Start of Records for this task
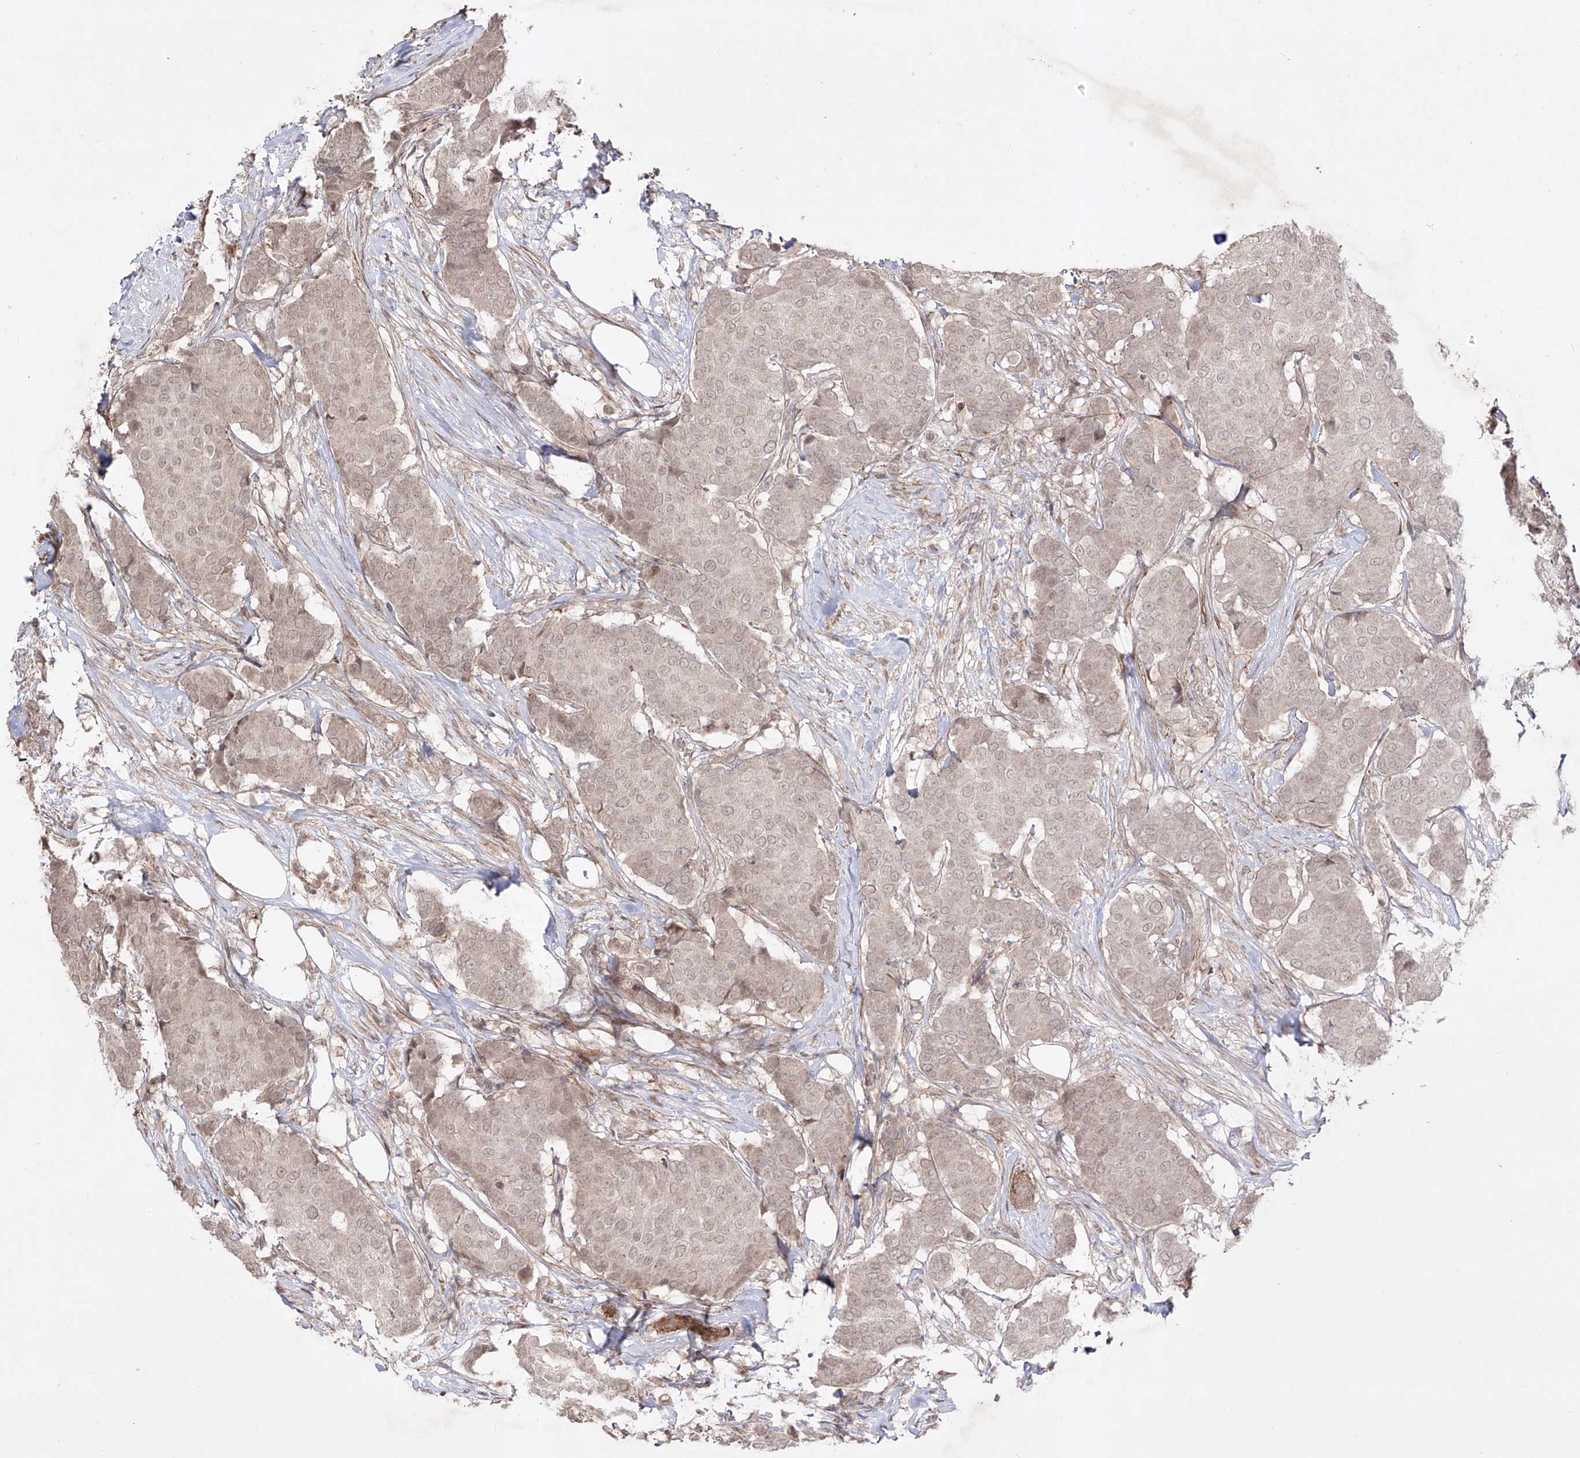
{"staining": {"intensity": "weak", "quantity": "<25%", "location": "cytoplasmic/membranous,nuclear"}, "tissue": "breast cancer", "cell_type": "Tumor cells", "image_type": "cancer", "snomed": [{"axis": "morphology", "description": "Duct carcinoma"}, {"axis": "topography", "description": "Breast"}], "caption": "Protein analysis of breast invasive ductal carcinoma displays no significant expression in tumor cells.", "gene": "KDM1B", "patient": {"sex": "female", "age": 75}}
End of Records for this task
Start of Records for this task
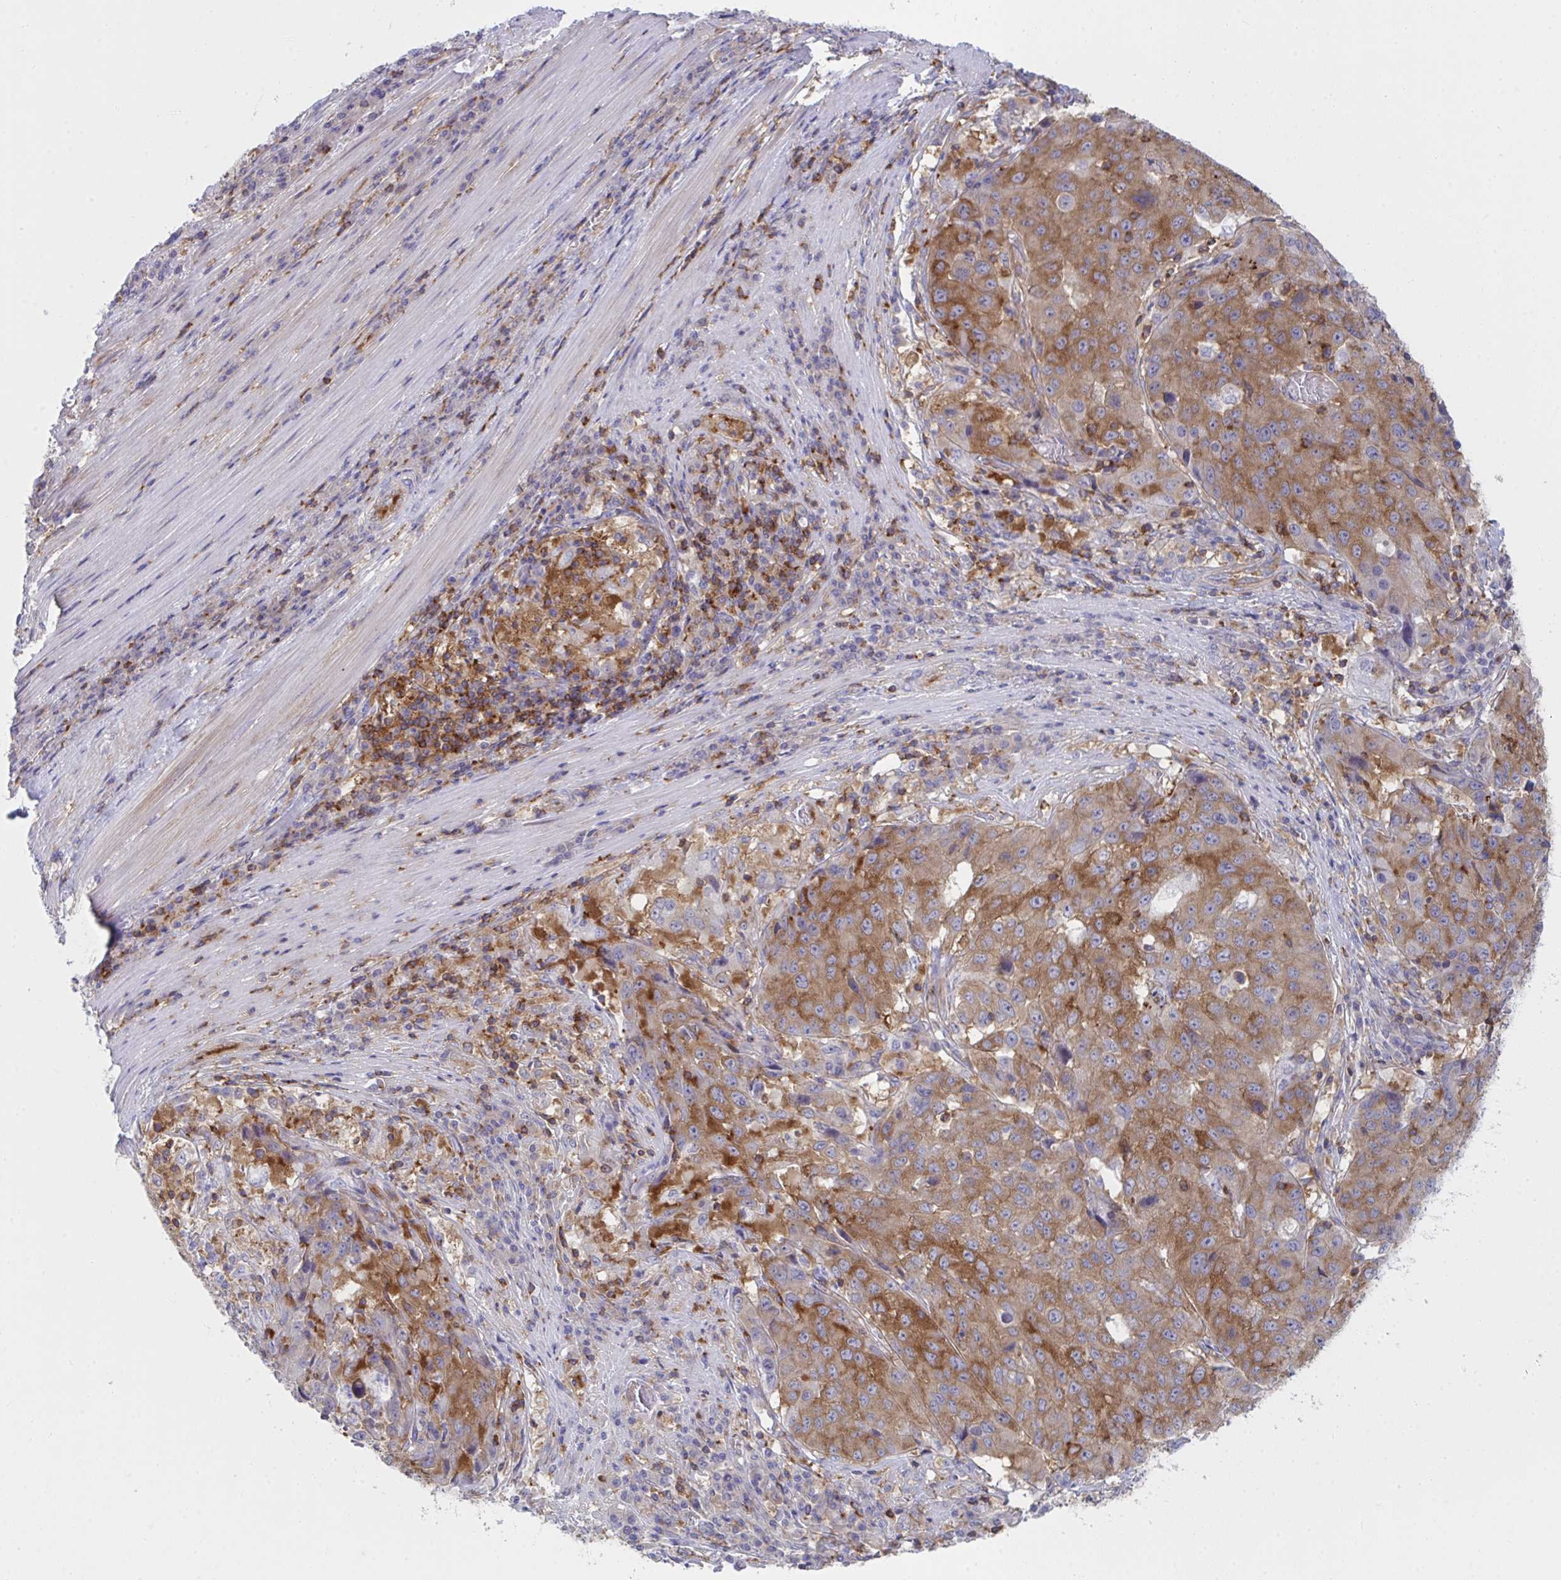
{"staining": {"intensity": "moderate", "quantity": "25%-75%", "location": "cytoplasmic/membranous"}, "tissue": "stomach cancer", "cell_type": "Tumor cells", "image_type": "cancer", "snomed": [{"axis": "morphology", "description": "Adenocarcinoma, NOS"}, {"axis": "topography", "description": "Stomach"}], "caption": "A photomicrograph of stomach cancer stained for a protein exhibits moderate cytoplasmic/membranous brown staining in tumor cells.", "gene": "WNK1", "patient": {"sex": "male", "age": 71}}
End of Records for this task
Start of Records for this task
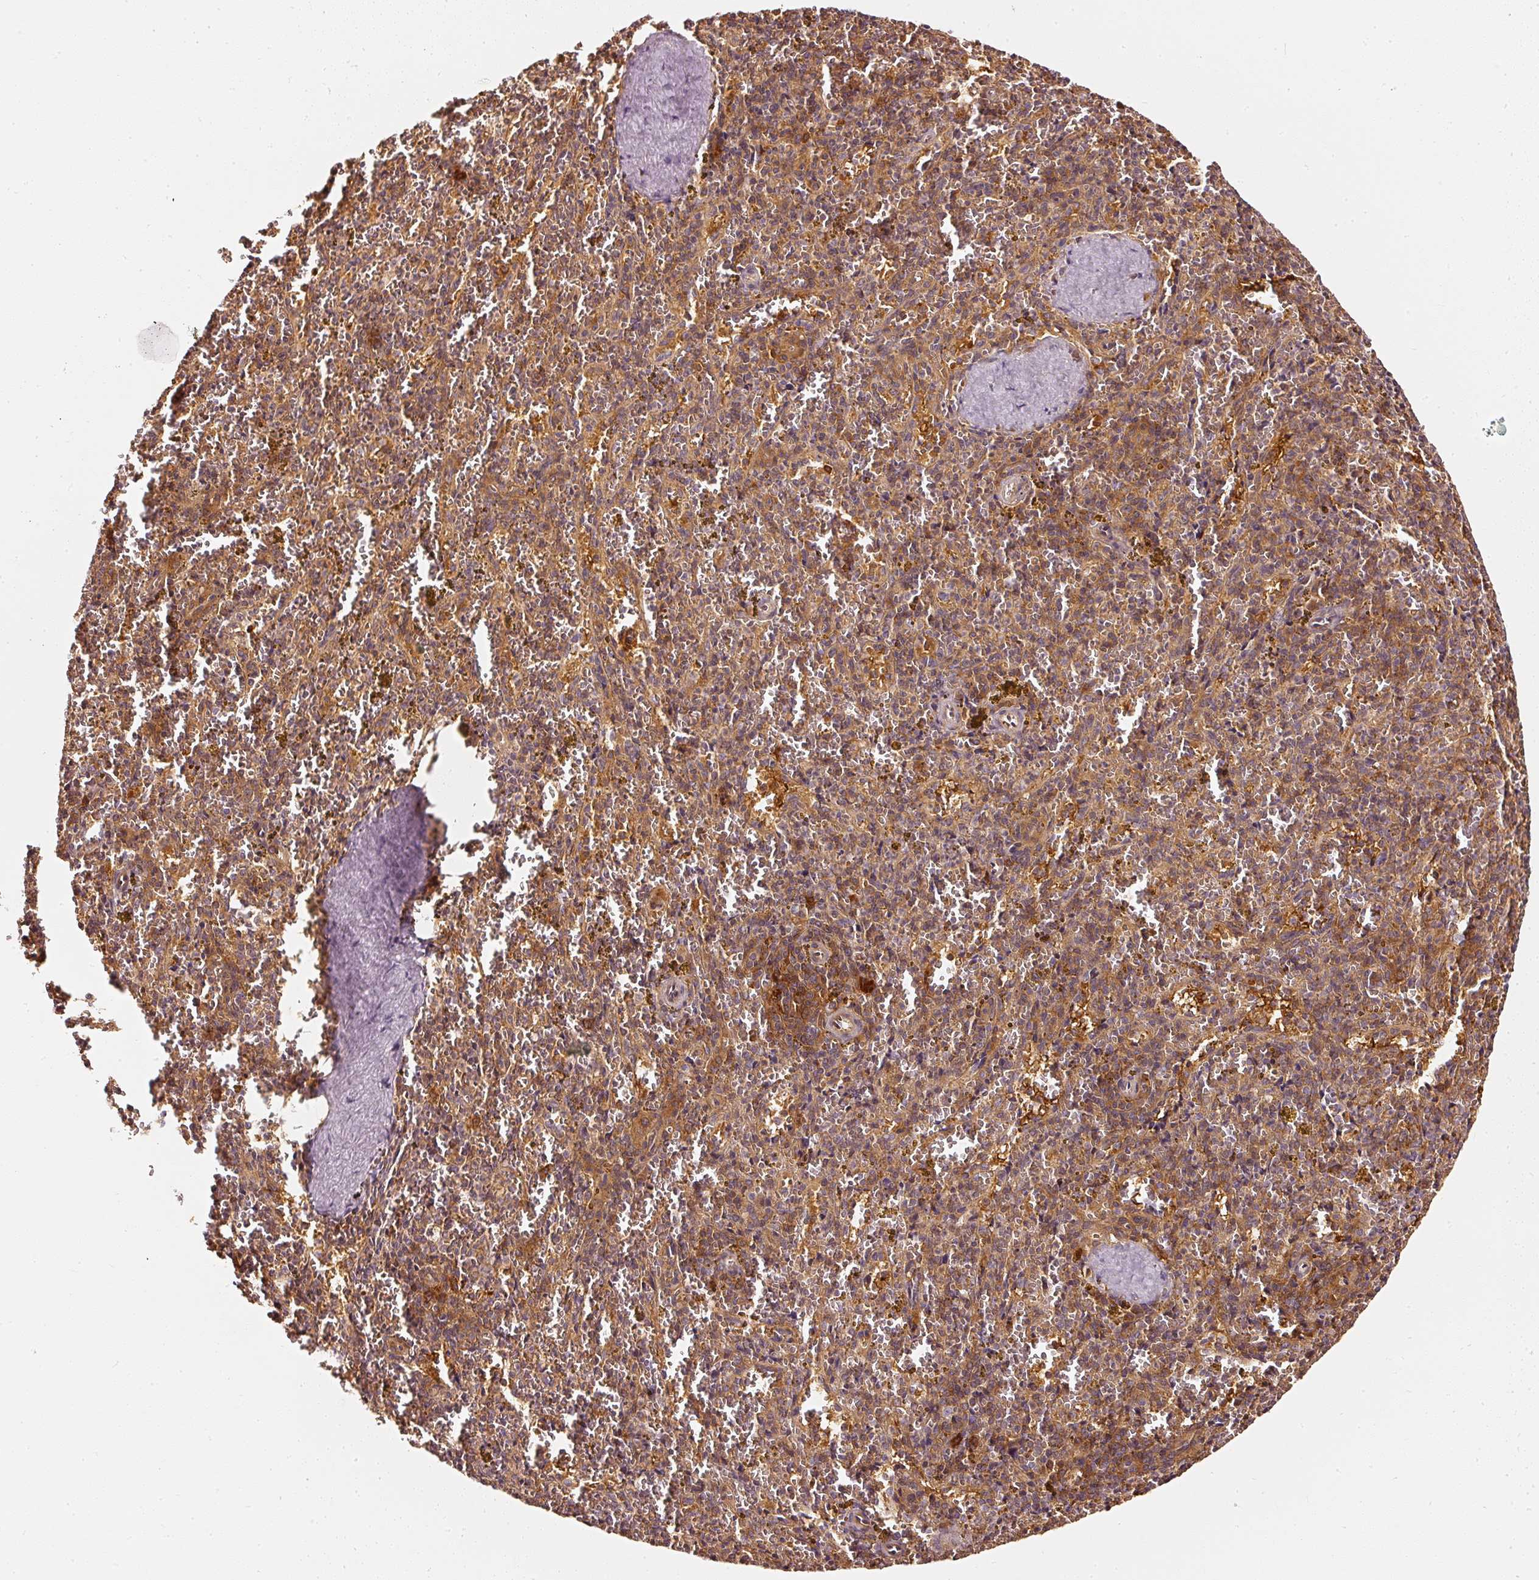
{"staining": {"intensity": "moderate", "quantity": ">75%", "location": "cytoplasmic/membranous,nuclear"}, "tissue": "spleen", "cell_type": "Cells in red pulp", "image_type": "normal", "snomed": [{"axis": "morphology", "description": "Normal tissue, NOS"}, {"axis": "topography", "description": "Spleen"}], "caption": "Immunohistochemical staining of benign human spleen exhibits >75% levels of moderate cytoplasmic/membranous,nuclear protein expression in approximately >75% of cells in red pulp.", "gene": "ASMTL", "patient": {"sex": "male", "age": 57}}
End of Records for this task
- **What you have to do**:
Which of the lines above include the word "nuclear"? Copy each of them.

- **Exercise output**:
{"staining": {"intensity": "weak", "quantity": "<25%", "location": "cytoplasmic/membranous,nuclear"}, "tissue": "breast cancer", "cell_type": "Tumor cells", "image_type": "cancer", "snomed": [{"axis": "morphology", "description": "Duct carcinoma"}, {"axis": "topography", "description": "Breast"}], "caption": "Protein analysis of breast invasive ductal carcinoma displays no significant expression in tumor cells.", "gene": "KDM1B", "patient": {"sex": "female", "age": 75}}
{"staining": {"intensity": "moderate", "quantity": ">75%", "location": "cytoplasmic/membranous,nuclear"}, "tissue": "spleen", "cell_type": "Cells in red pulp", "image_type": "normal", "snomed": [{"axis": "morphology", "description": "Normal tissue, NOS"}, {"axis": "topography", "description": "Spleen"}], "caption": "Immunohistochemical staining of benign human spleen exhibits >75% levels of moderate cytoplasmic/membranous,nuclear protein expression in approximately >75% of cells in red pulp.", "gene": "ASMTL", "patient": {"sex": "male", "age": 57}}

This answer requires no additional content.